Report how many lines of the listing include the word "coordinate"; nothing else should be written.
Source data Start Marker
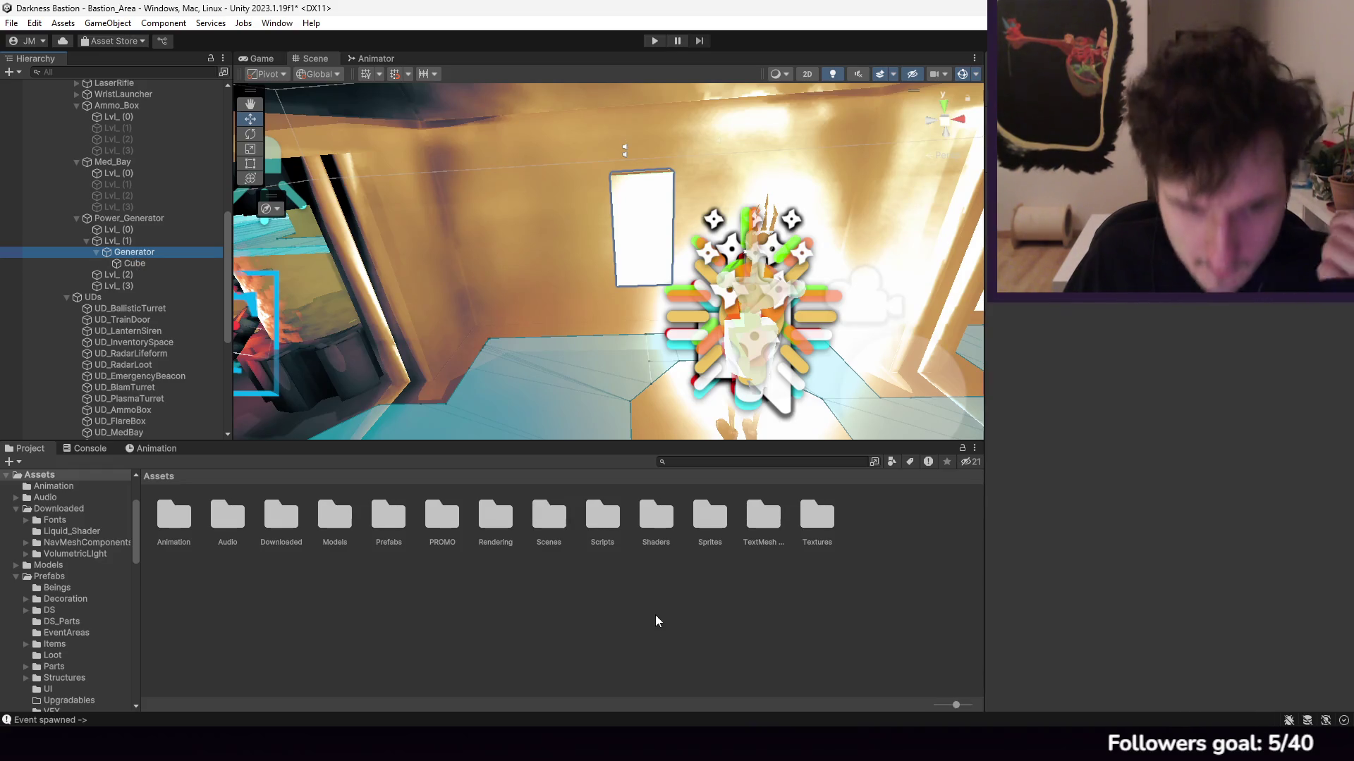
{"action": "double_click", "coordinate": [609, 511]}
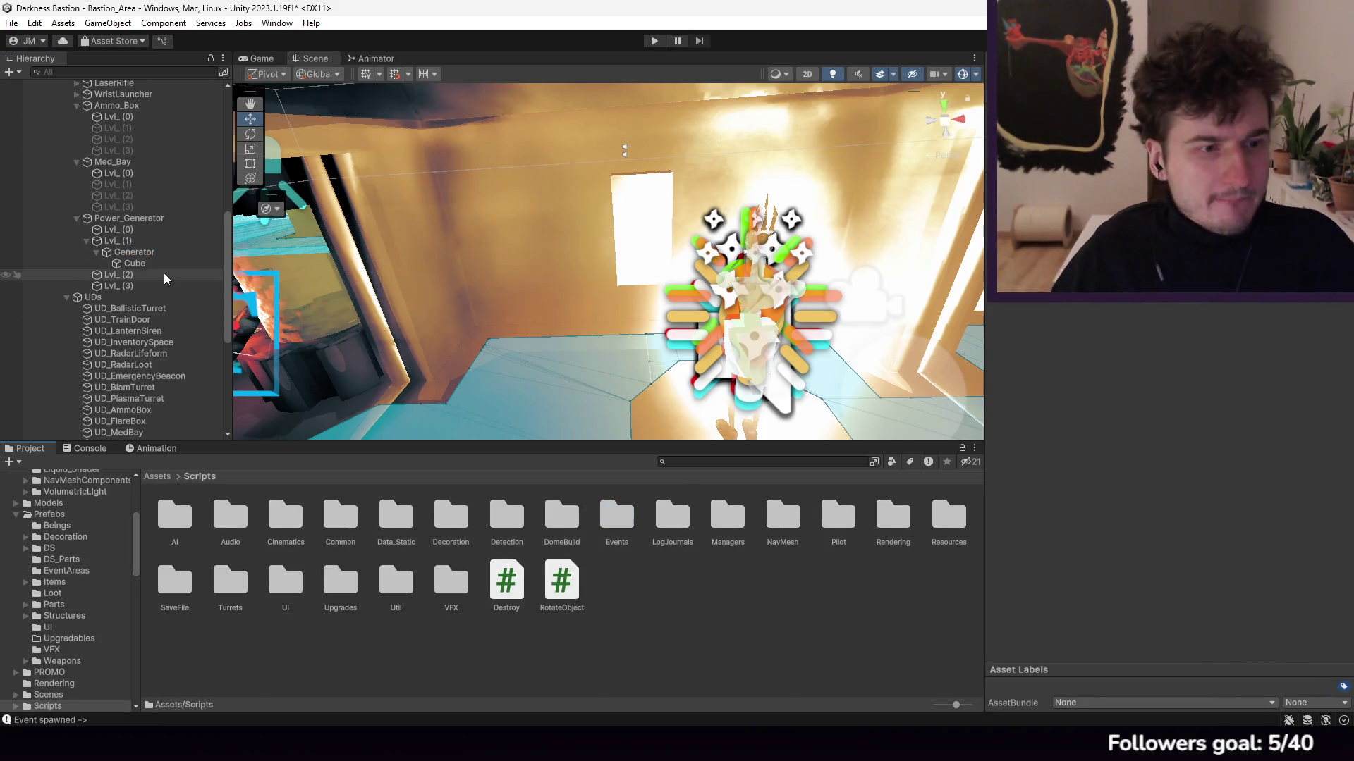
{"action": "left_click", "coordinate": [789, 338]}
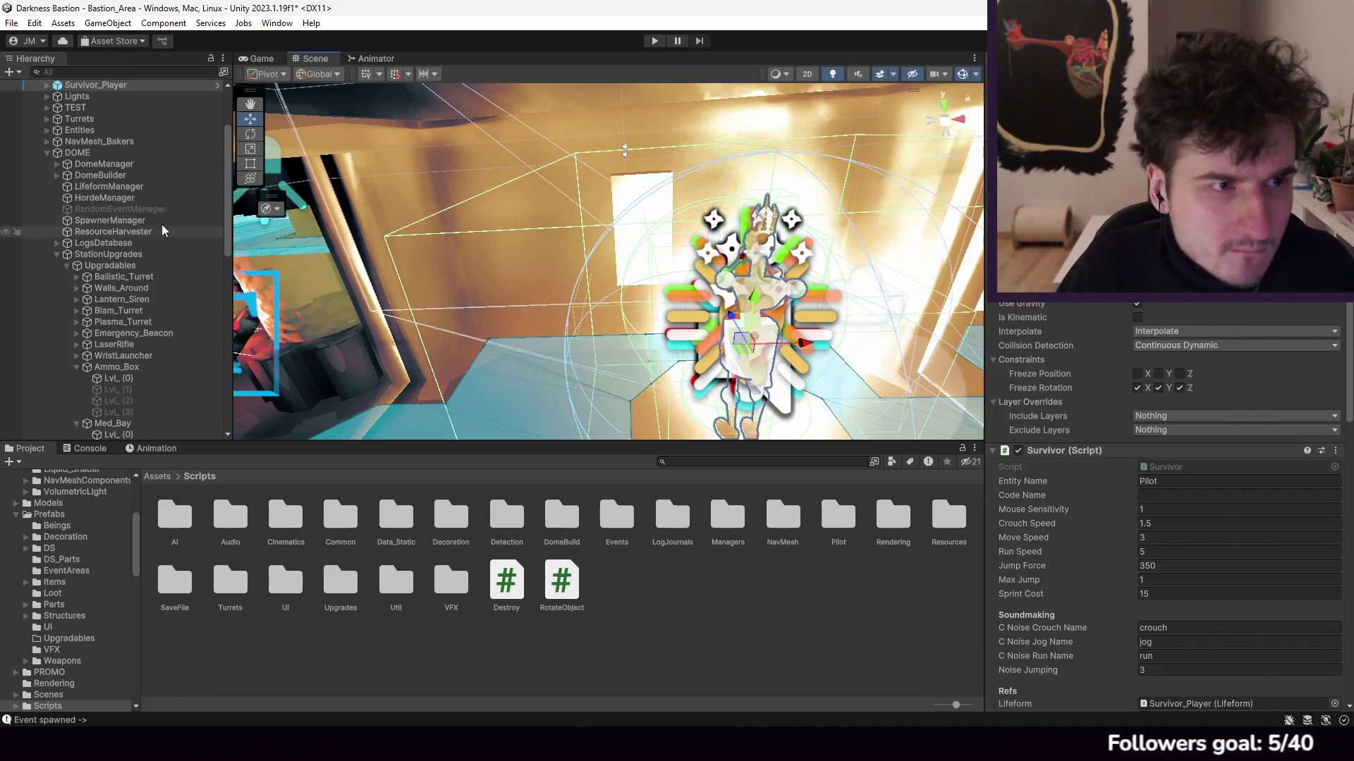
{"action": "scroll", "coordinate": [1159, 318], "scroll_direction": "down", "scroll_amount": 5}
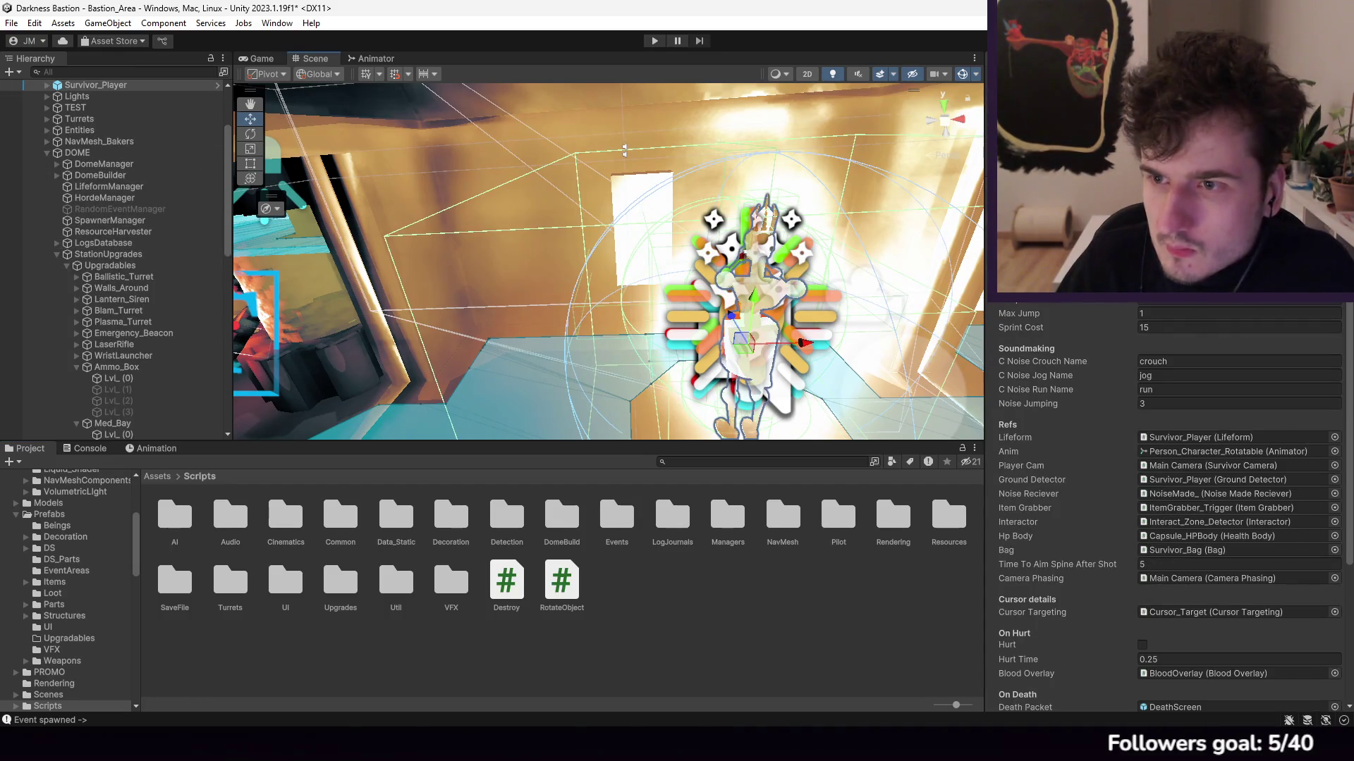
{"action": "double_click", "coordinate": [838, 515]}
{"action": "double_click", "coordinate": [561, 582]}
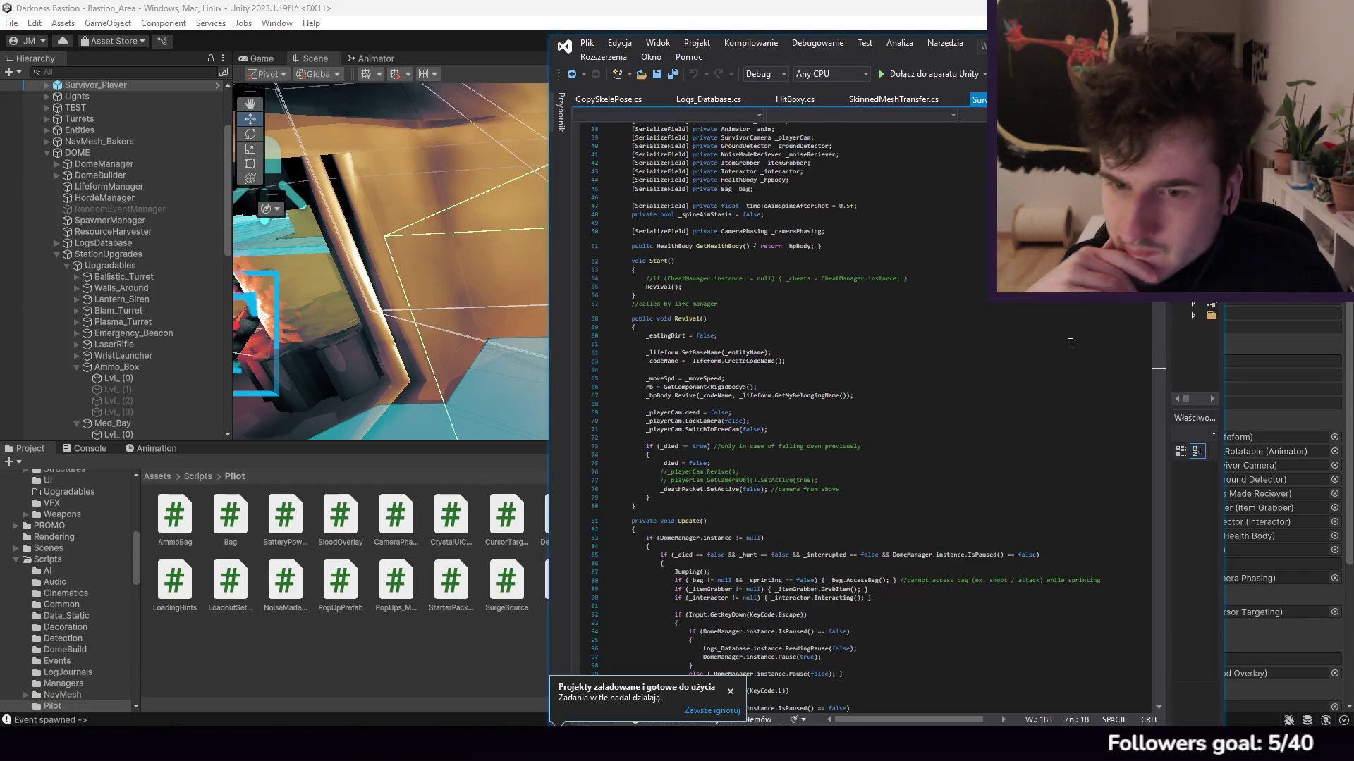
Step: Open Bag.cs in Visual Studio from Unity and scroll through it
{"action": "scroll", "coordinate": [893, 403], "scroll_direction": "down", "scroll_amount": 4}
Source data End Marker
### [Task output]
6